What you are asked to do: Both the line containing "The People in Your Corner: Your" and the line containing "in your life, and" belong to the span. Output exactly that span from the listing below, and nothing outside it.
Start of Dataset records
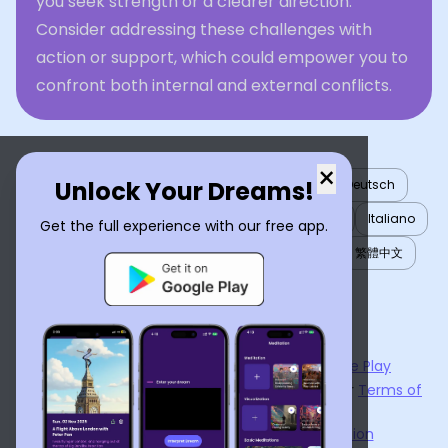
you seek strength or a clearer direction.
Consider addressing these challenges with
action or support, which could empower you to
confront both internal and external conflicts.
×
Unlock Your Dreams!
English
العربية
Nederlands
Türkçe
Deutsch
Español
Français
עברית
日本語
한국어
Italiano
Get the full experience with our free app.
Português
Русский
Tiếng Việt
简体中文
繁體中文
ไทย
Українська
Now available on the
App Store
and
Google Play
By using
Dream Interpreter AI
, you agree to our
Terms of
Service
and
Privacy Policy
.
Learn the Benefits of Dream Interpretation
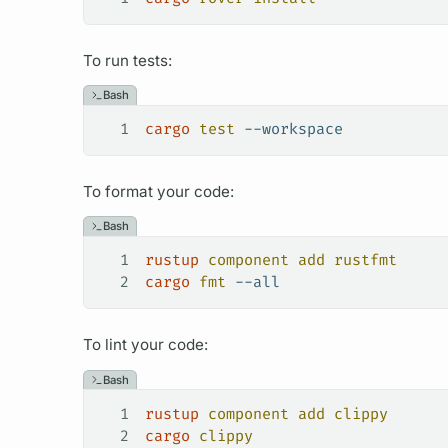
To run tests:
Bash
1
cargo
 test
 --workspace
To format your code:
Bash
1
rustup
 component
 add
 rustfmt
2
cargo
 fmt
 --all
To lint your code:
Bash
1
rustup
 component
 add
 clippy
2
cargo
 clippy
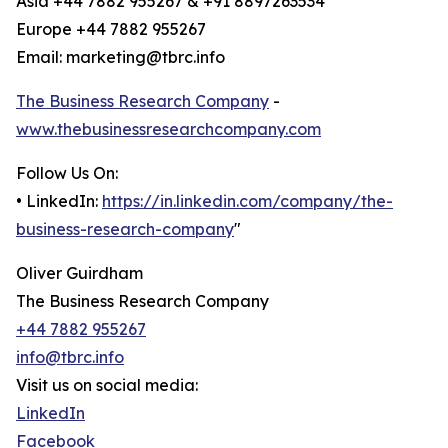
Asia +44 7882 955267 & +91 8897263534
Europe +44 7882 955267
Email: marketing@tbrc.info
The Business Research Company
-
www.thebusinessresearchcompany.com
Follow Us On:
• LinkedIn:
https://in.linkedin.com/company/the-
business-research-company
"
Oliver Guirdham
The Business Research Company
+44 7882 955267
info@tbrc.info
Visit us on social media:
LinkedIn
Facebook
End of Dataset records
Start of Dataset records
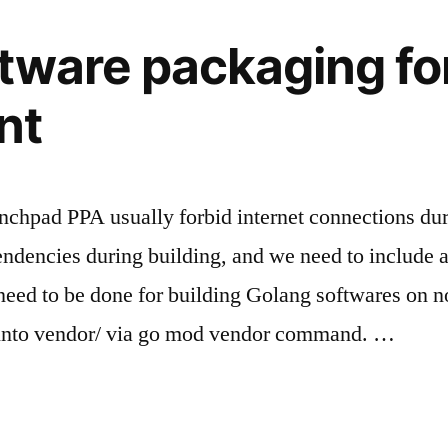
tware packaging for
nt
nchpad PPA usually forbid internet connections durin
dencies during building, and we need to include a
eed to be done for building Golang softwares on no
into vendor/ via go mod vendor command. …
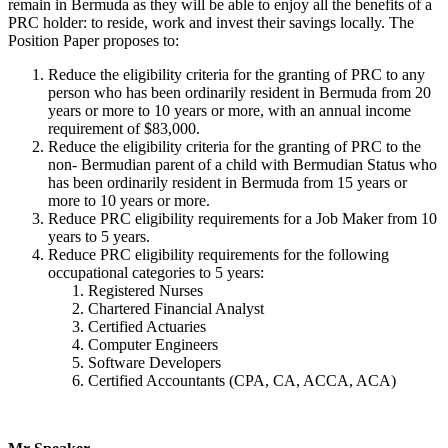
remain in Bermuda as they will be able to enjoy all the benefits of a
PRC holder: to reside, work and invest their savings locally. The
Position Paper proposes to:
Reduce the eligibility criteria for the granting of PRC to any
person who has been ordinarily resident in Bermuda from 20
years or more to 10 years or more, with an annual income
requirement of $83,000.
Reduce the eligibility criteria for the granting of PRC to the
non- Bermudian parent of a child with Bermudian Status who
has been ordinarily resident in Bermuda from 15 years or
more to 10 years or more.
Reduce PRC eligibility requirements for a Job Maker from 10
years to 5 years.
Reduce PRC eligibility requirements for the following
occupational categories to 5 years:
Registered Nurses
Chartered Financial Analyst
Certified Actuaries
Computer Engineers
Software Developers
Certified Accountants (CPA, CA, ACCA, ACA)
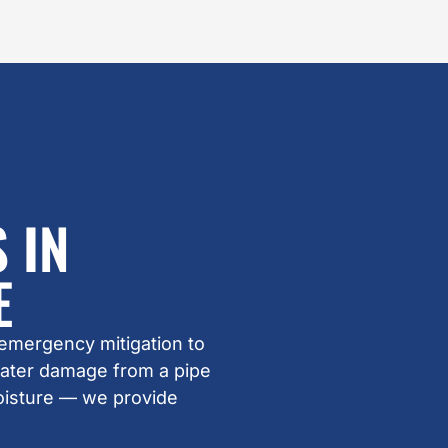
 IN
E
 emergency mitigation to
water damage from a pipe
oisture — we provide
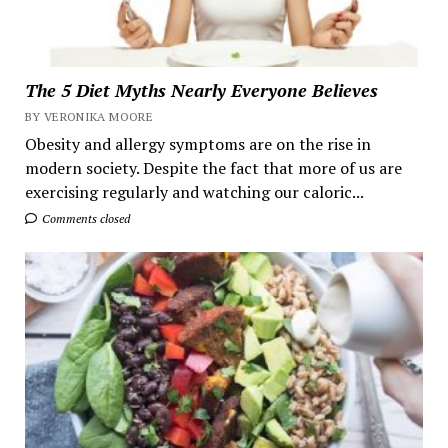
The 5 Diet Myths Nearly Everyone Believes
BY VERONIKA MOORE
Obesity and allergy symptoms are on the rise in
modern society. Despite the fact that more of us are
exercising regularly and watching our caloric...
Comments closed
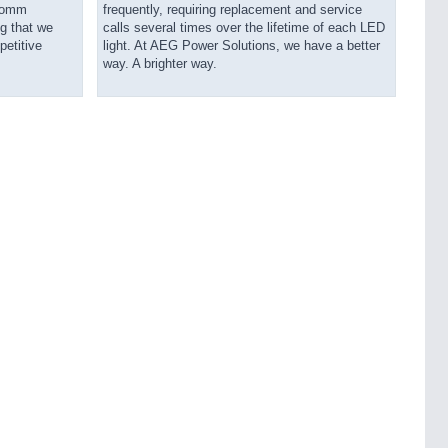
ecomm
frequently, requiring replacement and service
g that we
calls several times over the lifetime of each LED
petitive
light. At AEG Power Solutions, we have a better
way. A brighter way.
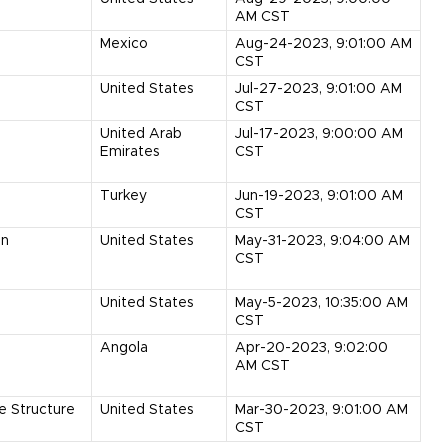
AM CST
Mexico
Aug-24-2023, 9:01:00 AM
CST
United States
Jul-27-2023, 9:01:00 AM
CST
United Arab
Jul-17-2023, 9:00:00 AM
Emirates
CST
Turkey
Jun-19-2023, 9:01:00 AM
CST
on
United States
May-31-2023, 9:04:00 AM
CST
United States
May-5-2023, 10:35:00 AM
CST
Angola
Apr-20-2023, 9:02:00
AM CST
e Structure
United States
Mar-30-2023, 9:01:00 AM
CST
End of Dataset records
Start of Dataset records
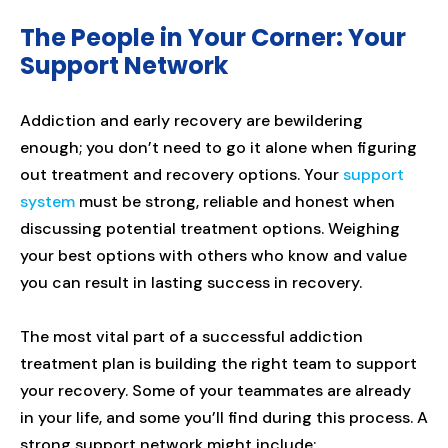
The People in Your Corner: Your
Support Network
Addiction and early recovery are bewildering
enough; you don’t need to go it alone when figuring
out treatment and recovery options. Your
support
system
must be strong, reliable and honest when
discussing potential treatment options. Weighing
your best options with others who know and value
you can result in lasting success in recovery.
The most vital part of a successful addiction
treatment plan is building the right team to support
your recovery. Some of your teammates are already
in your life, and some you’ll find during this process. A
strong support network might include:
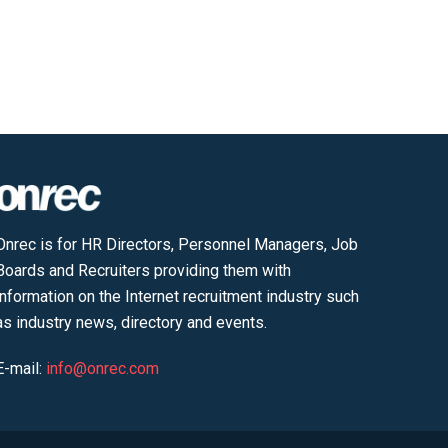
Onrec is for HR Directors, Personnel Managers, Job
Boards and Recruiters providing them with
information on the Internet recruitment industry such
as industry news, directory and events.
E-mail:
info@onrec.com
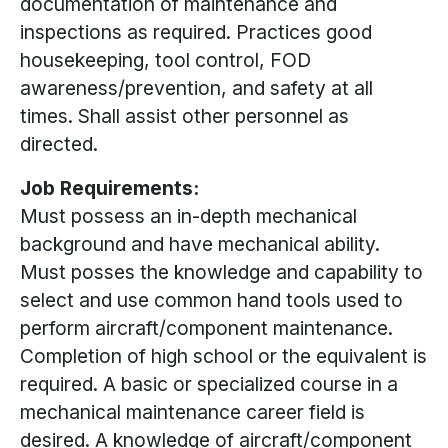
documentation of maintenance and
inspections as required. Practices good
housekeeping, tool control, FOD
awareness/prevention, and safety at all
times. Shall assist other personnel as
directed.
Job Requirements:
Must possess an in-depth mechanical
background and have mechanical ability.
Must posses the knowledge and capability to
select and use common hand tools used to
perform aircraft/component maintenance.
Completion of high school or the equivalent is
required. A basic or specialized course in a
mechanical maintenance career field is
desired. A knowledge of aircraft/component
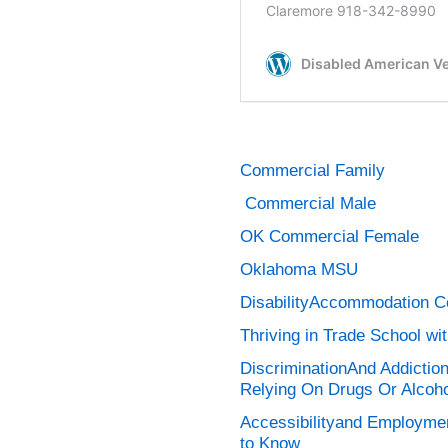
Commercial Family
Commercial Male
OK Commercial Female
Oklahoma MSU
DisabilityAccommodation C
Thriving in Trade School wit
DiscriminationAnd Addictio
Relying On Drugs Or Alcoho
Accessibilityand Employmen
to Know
End of Dataset records
Reply:
The People in Your Corner: Your
Support Network
Addiction and early recovery are bewildering
enough; you don’t need to go it alone when figuring
out treatment and recovery options. Your
support
system
must be strong, reliable and honest when
discussing potential treatment options. Weighing
your best options with others who know and value
you can result in lasting success in recovery.
The most vital part of a successful addiction
treatment plan is building the right team to support
your recovery. Some of your teammates are already
in your life, and some you’ll find during this process. A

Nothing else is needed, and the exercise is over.